- **Given material**
*** Begin section ***
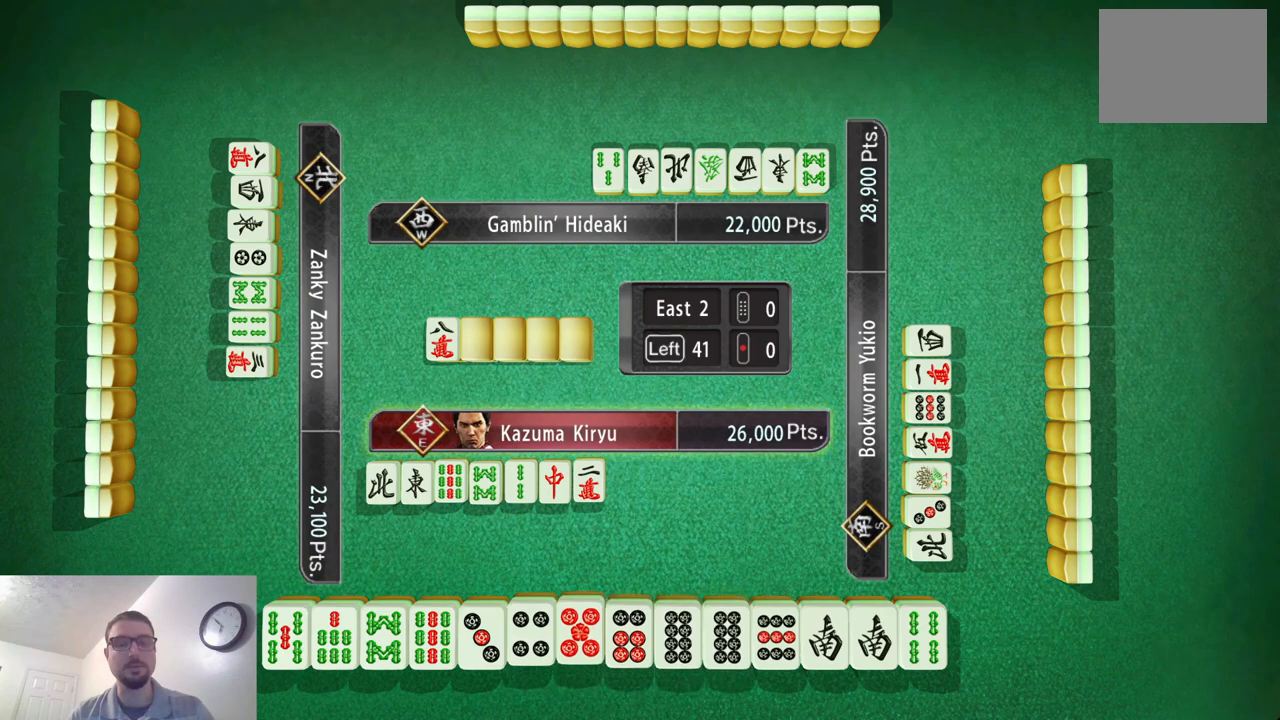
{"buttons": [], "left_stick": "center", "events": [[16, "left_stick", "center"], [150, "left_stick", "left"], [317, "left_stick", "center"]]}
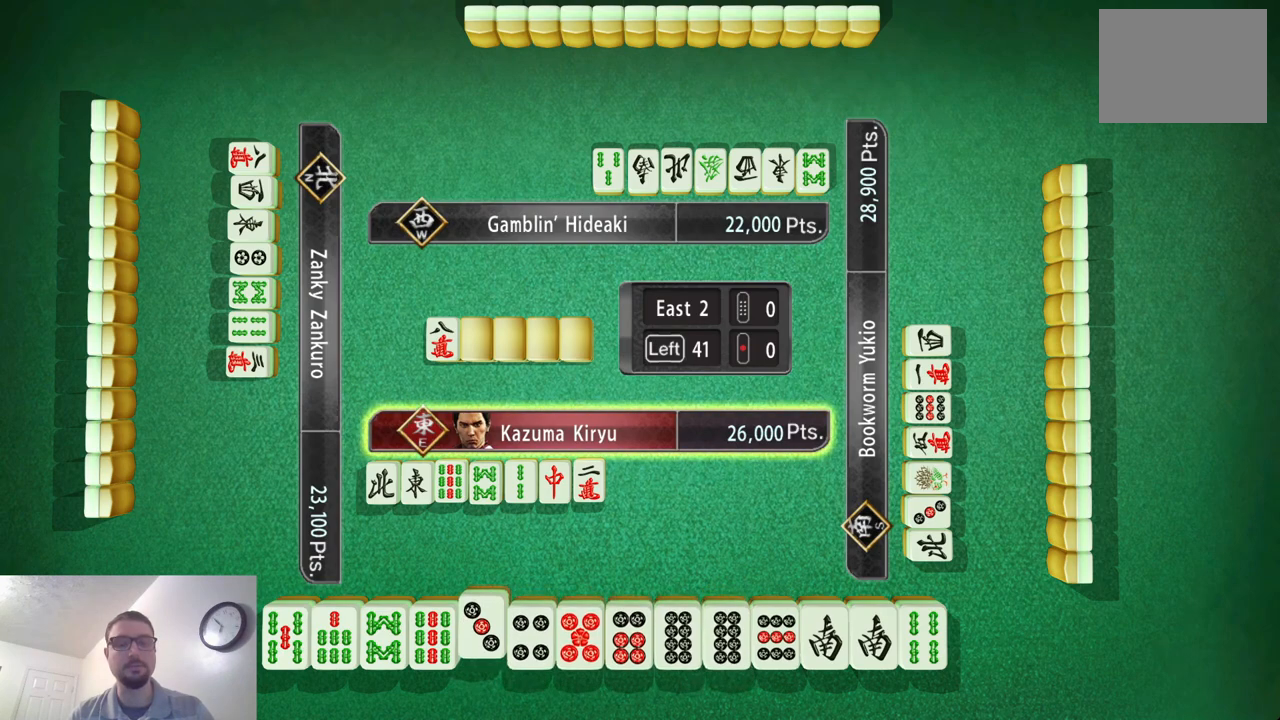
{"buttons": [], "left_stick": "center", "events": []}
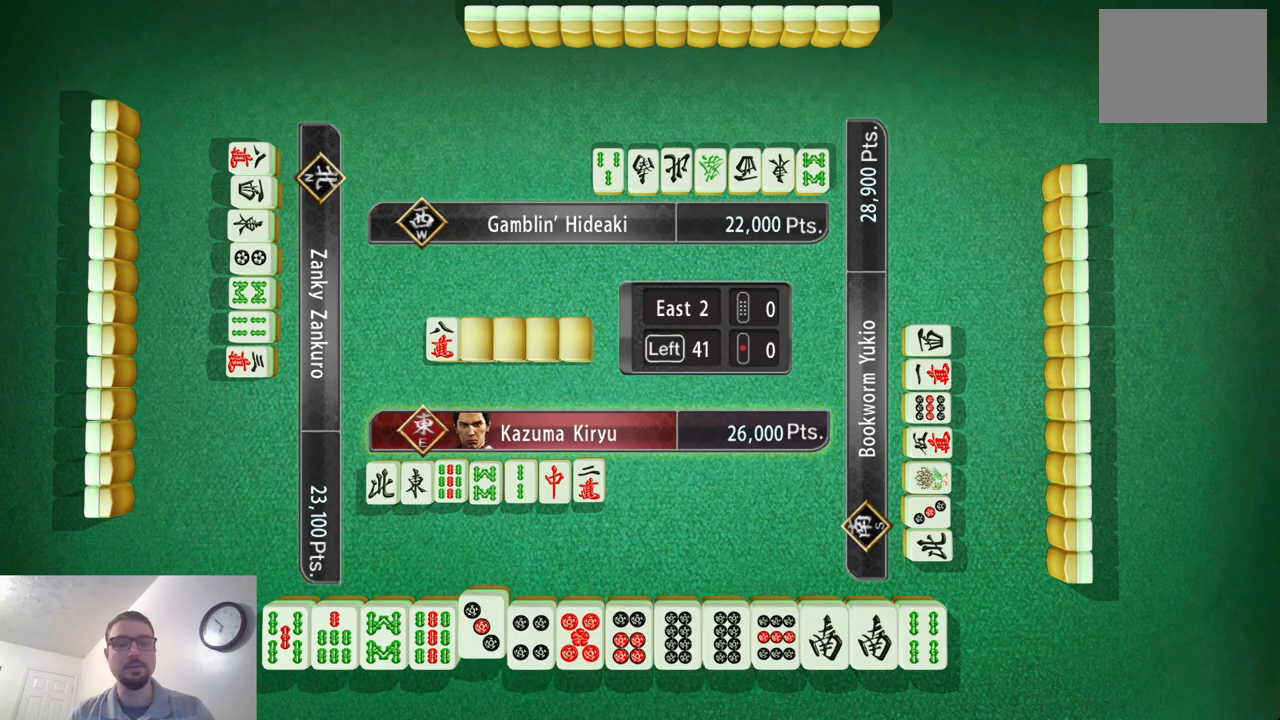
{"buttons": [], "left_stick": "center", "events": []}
*** End section ***
Print the data above exactly, minus pictures.

{"buttons": [], "left_stick": "center", "events": [[16, "left_stick", "center"], [150, "left_stick", "left"], [317, "left_stick", "center"]]}
{"buttons": [], "left_stick": "center", "events": []}
{"buttons": [], "left_stick": "center", "events": []}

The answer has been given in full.